その姿は、正に王国を守護する騎士らしい勇ましいものだった。
「《アイスバレット》」
部下達と共に熊のような姿の大型の魔物を追い込み、最後に得意の氷魔法で倒したメスト。
そんな彼のもとに、彼と同じように部下達と共に大型の魔物を倒したシトリンが駆け寄る。
「やぁ、メスト。もうすぐで終わるね」
「そうだな。王都勤めの奴らも長い間、ぬるま湯のような生活を送ってきたとはいえやはり騎士だな。誰一人としてこの場から逃げ出さず、恐怖で足が竦みながらも果敢に魔物に立ち向かっている」
「そうだね。その割には、スタミナが尽きかけているみたいだけど」
そう言って、シトリンはここから少し遠くの方で魔物討伐をしている王都勤めの騎士達に目を向けると、疲れた顔をしながらも騎士として磨いてきた魔法や剣技で中型の魔物を次々と倒している。
(まぁ、スタミナに関しては残りの訓練日程でどうにかなるだろう)
すると、最後に残っていた魔物が倒され、安堵から息切れを起こした王都勤めの騎士達は全員、その場にしゃがみ込んだ。
それを見たメストとシトリンが揃って苦笑すると、左手首につけていた通信用魔道具が熱を持った。
『魔物討伐を終えた全騎士に告げます。一先ず、ここ一帯の魔物の群れは討伐され、監視役の報告では2つあった群れのうち1つが消えました。しかし、最後の1つが『リアスタ村』と呼ばれるに向かっています。全員、強化魔法を使って最後の群れを追いつき、一匹残らず殲滅させましょう!』
「「「「「ハッ!!!!!!」」」」」
グレアの命令を聞いて、一瞬顔を引き攣らせたメストは、シトリンと共にすぐさま魔道具を使って強化魔法を自分にかけると、すぐ近くにいた部下達を集める。
「お前達、リアスタ村に魔物の群れが到達する前に殲滅するぞ!」
「「「「「ハッ!!!!!!」」」」」
隊長として誰よりも周囲を警戒しつつ、他部隊と連携を取りながら、部下達を率いて夜の森を駆けたメスト。

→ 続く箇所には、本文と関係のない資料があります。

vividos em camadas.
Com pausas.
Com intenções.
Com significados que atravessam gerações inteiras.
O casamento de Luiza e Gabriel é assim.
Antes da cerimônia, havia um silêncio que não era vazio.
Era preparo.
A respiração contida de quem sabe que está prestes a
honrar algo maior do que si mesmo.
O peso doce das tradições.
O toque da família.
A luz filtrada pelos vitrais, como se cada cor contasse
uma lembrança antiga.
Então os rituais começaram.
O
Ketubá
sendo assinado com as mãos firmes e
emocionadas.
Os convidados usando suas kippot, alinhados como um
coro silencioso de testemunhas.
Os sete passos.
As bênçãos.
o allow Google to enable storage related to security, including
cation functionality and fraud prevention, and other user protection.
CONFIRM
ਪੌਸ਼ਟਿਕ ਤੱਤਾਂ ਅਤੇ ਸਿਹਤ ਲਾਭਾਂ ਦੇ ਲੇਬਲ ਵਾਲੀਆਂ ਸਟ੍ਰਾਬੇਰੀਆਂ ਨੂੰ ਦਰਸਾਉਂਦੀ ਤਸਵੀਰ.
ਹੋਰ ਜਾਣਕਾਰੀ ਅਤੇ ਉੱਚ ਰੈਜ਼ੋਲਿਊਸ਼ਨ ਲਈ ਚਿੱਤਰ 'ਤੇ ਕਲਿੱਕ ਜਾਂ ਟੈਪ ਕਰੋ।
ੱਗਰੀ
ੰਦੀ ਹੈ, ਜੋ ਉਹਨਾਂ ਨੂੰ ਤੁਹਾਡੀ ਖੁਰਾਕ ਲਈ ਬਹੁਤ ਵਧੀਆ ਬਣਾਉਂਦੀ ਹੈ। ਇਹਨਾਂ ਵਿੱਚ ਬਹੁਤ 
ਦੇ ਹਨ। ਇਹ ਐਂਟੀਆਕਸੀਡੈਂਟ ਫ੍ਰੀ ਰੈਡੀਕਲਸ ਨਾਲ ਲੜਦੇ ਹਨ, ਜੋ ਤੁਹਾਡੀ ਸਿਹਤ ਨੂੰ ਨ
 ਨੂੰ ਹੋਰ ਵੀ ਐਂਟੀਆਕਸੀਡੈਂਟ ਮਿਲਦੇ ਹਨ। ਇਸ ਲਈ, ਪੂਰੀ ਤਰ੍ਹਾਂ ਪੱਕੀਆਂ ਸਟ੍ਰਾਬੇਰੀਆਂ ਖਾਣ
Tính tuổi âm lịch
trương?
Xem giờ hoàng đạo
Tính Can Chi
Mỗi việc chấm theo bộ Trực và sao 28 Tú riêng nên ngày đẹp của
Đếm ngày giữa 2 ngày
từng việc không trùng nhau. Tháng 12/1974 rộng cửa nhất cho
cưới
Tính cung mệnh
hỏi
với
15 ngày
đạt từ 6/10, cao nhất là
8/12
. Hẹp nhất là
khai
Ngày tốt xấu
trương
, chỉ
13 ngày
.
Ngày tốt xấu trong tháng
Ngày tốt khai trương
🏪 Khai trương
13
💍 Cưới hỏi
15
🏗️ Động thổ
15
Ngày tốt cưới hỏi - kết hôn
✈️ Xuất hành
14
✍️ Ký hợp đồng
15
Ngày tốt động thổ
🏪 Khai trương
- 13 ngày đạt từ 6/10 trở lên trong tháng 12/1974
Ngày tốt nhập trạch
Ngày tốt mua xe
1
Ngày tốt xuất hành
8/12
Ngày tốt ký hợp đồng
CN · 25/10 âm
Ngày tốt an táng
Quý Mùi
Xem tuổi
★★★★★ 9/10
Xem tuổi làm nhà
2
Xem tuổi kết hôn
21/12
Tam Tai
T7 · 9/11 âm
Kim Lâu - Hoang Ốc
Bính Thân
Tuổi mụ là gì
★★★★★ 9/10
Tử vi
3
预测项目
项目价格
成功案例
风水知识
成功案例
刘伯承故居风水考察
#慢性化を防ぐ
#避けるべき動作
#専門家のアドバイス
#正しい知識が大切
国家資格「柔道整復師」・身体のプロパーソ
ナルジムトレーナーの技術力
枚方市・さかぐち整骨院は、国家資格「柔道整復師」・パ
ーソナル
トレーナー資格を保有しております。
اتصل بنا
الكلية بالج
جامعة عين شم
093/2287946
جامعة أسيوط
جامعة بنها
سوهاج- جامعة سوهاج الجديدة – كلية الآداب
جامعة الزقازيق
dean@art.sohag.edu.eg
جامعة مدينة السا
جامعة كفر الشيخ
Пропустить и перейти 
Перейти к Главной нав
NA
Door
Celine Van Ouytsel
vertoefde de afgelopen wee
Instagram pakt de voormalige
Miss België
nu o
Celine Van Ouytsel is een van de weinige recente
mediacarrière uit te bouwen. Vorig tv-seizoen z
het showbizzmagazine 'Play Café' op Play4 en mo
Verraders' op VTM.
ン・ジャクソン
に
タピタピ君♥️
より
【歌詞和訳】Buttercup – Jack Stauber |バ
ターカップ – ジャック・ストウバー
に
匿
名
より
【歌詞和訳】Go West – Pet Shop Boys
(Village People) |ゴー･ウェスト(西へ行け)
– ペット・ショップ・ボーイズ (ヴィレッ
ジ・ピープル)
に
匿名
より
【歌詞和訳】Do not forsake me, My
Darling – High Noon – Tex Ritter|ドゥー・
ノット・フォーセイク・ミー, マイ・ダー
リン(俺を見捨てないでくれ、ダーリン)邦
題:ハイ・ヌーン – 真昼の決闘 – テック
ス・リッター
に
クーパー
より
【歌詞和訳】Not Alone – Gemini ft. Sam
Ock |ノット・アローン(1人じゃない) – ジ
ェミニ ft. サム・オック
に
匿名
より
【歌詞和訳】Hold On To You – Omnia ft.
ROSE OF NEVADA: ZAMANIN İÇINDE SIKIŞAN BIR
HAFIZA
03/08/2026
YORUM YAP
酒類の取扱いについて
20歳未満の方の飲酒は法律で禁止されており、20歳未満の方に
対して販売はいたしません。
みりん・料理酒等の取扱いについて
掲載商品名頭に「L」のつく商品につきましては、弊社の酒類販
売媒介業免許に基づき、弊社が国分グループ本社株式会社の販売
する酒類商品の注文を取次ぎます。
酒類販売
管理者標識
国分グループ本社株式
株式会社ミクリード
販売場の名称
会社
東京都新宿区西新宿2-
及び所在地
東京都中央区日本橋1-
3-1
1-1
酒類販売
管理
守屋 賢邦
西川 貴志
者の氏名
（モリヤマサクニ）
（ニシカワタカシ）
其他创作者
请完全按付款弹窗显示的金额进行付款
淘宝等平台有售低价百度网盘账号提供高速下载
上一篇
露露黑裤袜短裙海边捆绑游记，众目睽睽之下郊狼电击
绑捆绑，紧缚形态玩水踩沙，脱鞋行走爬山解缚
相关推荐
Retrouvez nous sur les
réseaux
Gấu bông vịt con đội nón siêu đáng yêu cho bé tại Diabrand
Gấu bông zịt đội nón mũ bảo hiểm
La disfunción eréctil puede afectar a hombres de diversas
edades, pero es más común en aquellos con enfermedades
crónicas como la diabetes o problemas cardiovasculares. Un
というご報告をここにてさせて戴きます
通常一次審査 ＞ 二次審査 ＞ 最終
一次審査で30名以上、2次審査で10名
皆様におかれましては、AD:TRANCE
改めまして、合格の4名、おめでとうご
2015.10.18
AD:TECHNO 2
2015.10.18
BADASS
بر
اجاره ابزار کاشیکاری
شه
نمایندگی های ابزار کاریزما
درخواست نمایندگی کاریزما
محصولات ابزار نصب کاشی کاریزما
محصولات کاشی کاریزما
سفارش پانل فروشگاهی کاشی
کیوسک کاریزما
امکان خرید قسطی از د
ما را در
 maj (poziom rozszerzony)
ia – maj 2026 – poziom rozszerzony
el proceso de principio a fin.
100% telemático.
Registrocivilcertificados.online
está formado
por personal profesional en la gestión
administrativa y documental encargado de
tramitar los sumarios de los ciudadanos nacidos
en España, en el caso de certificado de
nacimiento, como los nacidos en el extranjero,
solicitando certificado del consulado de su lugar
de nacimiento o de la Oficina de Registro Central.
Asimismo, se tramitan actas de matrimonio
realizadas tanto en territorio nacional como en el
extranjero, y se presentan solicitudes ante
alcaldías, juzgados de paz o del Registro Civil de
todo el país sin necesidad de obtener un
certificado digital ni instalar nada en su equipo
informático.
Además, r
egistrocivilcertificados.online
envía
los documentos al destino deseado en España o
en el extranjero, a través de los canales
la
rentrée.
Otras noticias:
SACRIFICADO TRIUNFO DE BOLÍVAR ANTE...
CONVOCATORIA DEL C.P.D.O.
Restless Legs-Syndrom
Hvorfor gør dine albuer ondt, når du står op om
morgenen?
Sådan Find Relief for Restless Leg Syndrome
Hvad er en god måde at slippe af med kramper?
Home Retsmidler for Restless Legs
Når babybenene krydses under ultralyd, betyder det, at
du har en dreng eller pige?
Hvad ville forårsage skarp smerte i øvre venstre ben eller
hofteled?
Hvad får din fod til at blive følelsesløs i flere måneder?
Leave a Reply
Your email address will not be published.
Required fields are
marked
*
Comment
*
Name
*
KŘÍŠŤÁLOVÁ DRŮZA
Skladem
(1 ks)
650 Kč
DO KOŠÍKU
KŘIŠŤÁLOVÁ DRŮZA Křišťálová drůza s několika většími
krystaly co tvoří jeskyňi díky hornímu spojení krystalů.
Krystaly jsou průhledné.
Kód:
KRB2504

その彼の脳裏には、幌馬車を引いて村を出た木こりの後ろ姿が蘇り、悔しさのあまり思わず下唇を噛む。
(頼むから、生きていてくれ)
だが、この時のメストは知らなかった。木こりが既にこの森に入って、銀色のレイピア一本で魔物の数を減らしていたことを。
(この警鐘、もしかして魔物が現れたのか!)
「メスト!」
「あぁ、分かっている」
静寂な夜を突き破るような警鐘が駐屯地に鳴り響き、外の様子が慌ただしくなってきた時、執務室から外に出たメストとシトリンは、足早に隊長と副隊長が集まる会議室に入る。
(ほう、早速訓練の成果が出ているのということだろうか)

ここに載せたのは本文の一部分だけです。